Machinalement, j'ouvre la porte, sans me rappeler qui se trouve derrière, plus rien n'est naturel, tout est mécanique, je suis une chose sans nom, sans valeur, un corps sans tête, je n'apporte aux hommes que des souvenirs éphémères.
Machinalement, je me lève et m’éclipse à mon tour. Telle la comète, je fuis. Je la laisse seule, s’éteindre. Je traverse la pièce et recroquevillée sur son grand lit, en position foetale, je prends sur moi et l'espace d'un instant, je me contrôle. Je ne laisse rien paraître de mon désarroi, je me sens juste vide, vide de tous sentiments...
Tel un oisillon abandonné, j'attends que l'on me nourrisse, que l'on me pousse du nid, que l'on m'apprenne à voler. J'attends. Je suis celle qui attend, mais personne ne voit que dans cet appartement, il fait nuit pour toujours. On me répète que le temps soigne toutes les blessures, que seule la patience est le remède. J'écoute sans conviction. Avec le temps je me persuade.
Je le perds de seconde en seconde et lorsque ma voix retentit, lorsque je veux le ramener à la vie, la comète explose en éclats, me persécute, me projette hors de son univers. La pression m’oppresse. Durant quelque temps, je disparais, je m'éloigne, je m'éteins à mon tour, puis l'attraction terrestre nous ramène à ce dont on ne peut plus se passer, à notre présence.

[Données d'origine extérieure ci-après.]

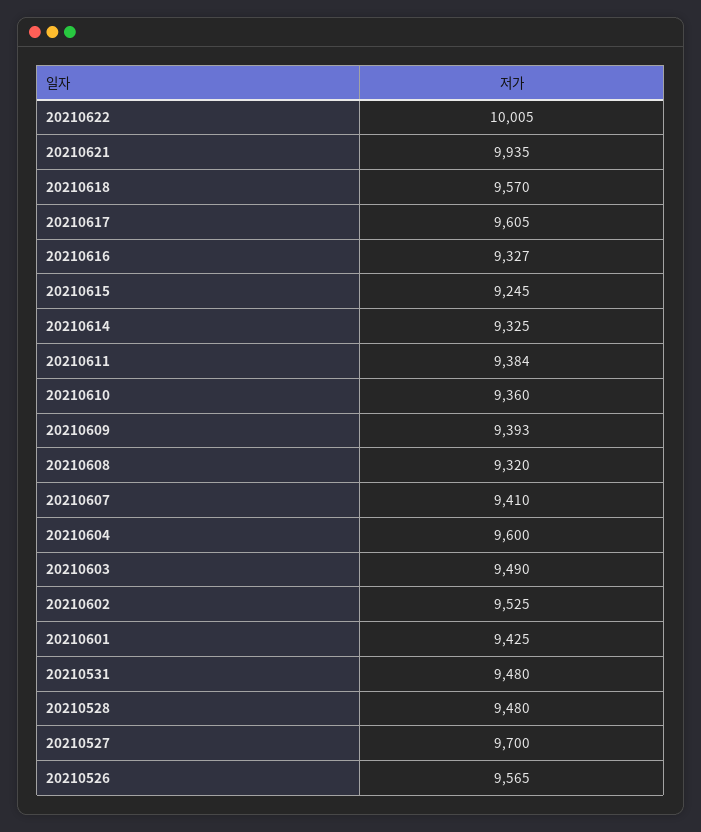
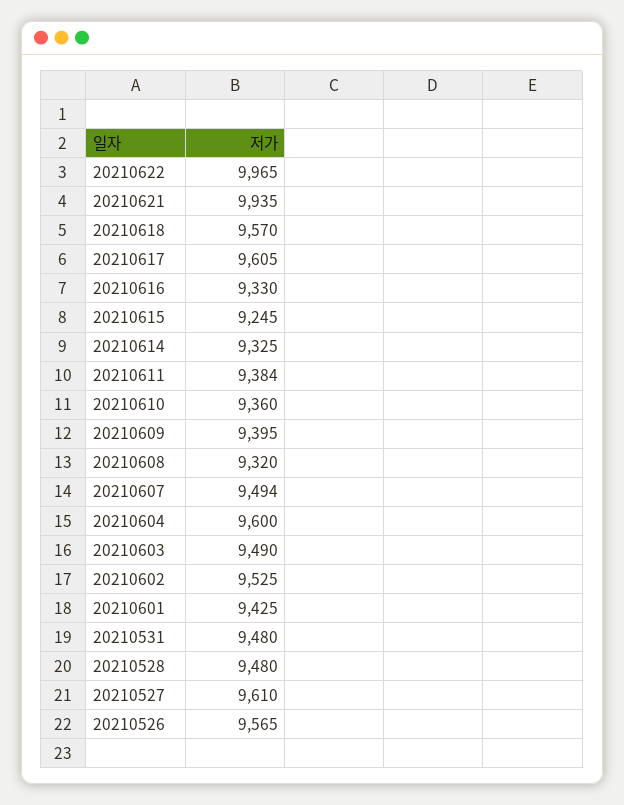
  {
-   "20210622": 10005,
+   "20210622": 9965,
    "20210621": 9935,
    "20210618": 9570,
    "20210617": 9605,
-   "20210616": 9327,
+   "20210616": 9330,
    "20210615": 9245,
    "20210614": 9325,
    "20210611": 9384,
    "20210610": 9360,
-   "20210609": 9393,
+   "20210609": 9395,
    "20210608": 9320,
-   "20210607": 9410,
+   "20210607": 9494,
    "20210604": 9600,
    "20210603": 9490,
    "20210602": 9525,
    "20210601": 9425,
    "20210531": 9480,
    "20210528": 9480,
-   "20210527": 9700,
+   "20210527": 9610,
    "20210526": 9565
  }

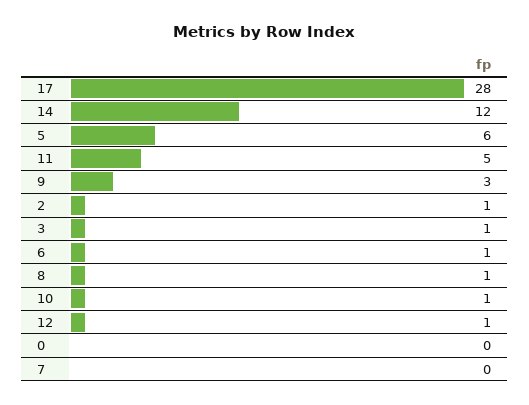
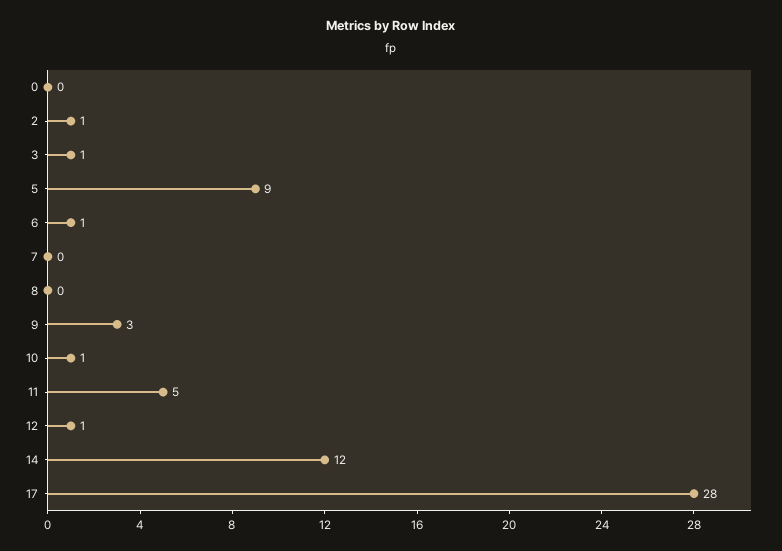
  {
    "17": 28,
    "14": 12,
-   "5": 6,
+   "5": 9,
    "11": 5,
    "9": 3,
    "2": 1,
    "3": 1,
    "6": 1,
-   "8": 1,
+   "8": 0,
    "10": 1,
    "12": 1,
    "0": 0,
    "7": 0
  }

Je suis debout, figée, je fixe ses mains, ses mains d'homme qui peuvent, d'un seul geste, tout construire ou bien tout détruire. Elles sont à la fois rêches et douces. J’admire ses mains qui ont dû, dans le passé, toucher tant de femmes, tant de corps, tant d'âmes. Ses mains fatiguées, ses mains exposées aux blessures, au temps, aux saisons.